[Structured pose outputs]
╭──

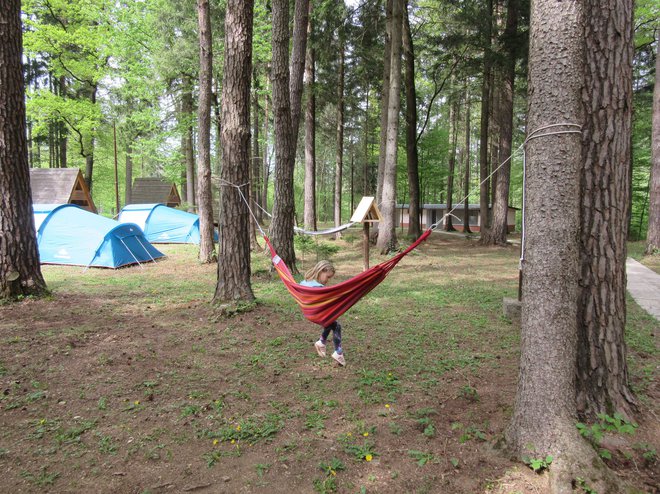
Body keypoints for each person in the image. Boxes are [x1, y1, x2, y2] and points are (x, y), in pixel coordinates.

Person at [300, 260, 346, 366]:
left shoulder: (304, 282)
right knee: (336, 326)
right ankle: (338, 352)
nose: (327, 281)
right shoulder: (319, 288)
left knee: (330, 322)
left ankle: (321, 342)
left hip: (309, 312)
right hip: (317, 313)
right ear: (322, 271)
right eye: (328, 277)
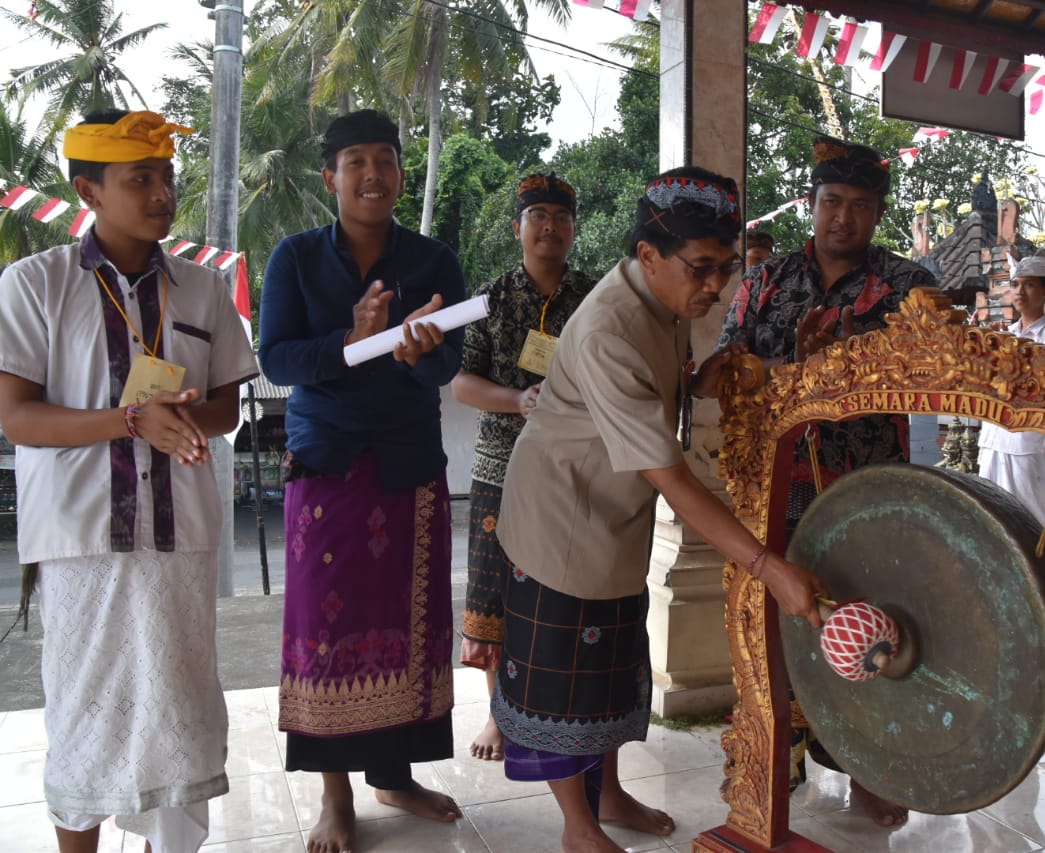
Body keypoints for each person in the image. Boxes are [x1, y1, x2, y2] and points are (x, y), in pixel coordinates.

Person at [494, 165, 828, 853]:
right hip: (561, 516)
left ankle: (610, 793)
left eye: (726, 268)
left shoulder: (664, 299)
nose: (716, 286)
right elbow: (676, 481)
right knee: (566, 684)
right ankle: (579, 828)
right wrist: (770, 568)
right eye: (702, 269)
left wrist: (703, 379)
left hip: (614, 510)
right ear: (648, 254)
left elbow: (656, 392)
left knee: (612, 671)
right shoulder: (608, 329)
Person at [0, 109, 259, 853]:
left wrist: (179, 417)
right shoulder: (35, 283)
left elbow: (223, 408)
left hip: (180, 535)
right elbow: (17, 416)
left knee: (180, 707)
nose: (162, 194)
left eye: (166, 177)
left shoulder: (204, 287)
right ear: (88, 191)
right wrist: (130, 420)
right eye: (140, 178)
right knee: (86, 712)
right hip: (82, 538)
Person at [258, 109, 466, 853]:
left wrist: (418, 353)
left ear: (402, 174)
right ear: (331, 177)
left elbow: (450, 364)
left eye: (385, 159)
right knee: (327, 633)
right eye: (356, 162)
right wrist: (349, 341)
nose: (372, 175)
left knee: (410, 629)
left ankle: (395, 776)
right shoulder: (295, 258)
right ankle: (335, 794)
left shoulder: (434, 261)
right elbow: (277, 358)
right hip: (328, 463)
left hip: (410, 465)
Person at [716, 135, 937, 826]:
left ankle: (865, 764)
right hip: (778, 481)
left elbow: (932, 377)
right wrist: (793, 370)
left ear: (878, 213)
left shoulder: (909, 285)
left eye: (860, 205)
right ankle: (772, 758)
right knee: (778, 619)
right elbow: (726, 373)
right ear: (811, 203)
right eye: (832, 201)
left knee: (867, 614)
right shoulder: (766, 281)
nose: (843, 217)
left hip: (868, 484)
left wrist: (848, 368)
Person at [454, 173, 596, 762]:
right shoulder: (488, 300)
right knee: (496, 594)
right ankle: (498, 713)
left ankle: (563, 704)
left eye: (561, 218)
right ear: (518, 228)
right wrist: (517, 399)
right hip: (501, 466)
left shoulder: (594, 298)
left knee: (566, 589)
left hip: (574, 465)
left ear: (573, 229)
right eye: (538, 216)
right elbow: (462, 383)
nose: (550, 227)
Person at [978, 253, 1045, 519]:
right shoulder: (1005, 335)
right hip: (993, 436)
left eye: (1029, 285)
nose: (1020, 291)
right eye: (1016, 284)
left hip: (1027, 441)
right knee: (987, 514)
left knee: (1027, 516)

╰──

EXERCISE BRIEF =
Every line above that contains the word "wrist" should be reported.

ANSWER BOX =
right wrist: (770, 568)
left wrist: (703, 379)
left wrist: (179, 417)
right wrist: (130, 420)
left wrist: (418, 353)
right wrist: (349, 341)
right wrist: (793, 370)
left wrist: (848, 368)
right wrist: (517, 399)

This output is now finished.